Reputation: 229
With a data frame that has has a grouping column and a value column, plotting a grouped boxplot with ggplot2 is done like this
ggplot(data=data, aes(x = Grouping, y = Value, group = Grouping)) + geom_boxplot()
However, how would you plot a grouped boxplot when you have an extra column that designates the number of observations for that value/grouping pair? For example, for the below data frame, there are 17 data points for grouping A and 11 for grouping B, each with their respective value.

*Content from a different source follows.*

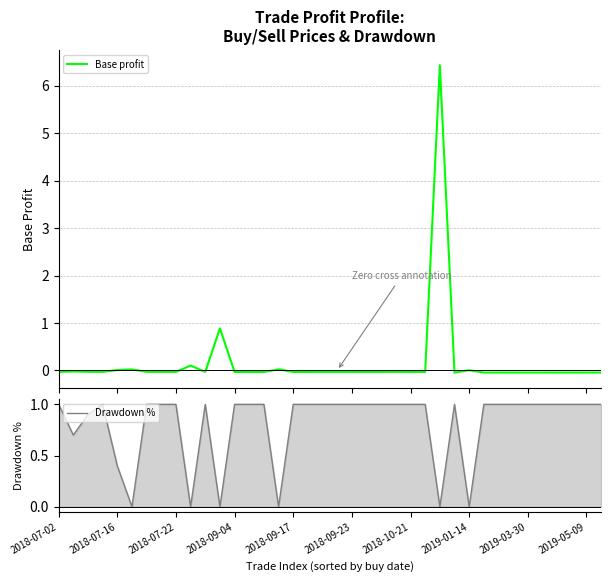

What is the highest value of the Base profit series?

6.4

Grouping Value NumberObservations
A 1 10
B 1 2
A 2 7
B 2 9
Of course, another data frame can be created that contains 10 rows of grouping A and value 1 and so on to use the above ggplot method, but I want to avoid this because my data frame would get very large due to the number of observations. Is there a way to weight/add number of observations directly in a ggplot box plot?
Upvotes: 0
Views: 467
Reputation: 145745
Neither the base boxplot
or the ggplot geom_boxplot
functions expect data with weights/counts like this, so I think your best bet is to expand the data into individual observations.
expanded_data = data[rep(seq_len(nrow(data)), times = data$NumberObservations), ]
ggplot(data = expanded_data,
aes(x = Grouping, y = Value, group = Grouping)) +
geom_boxplot()
Upvotes: 3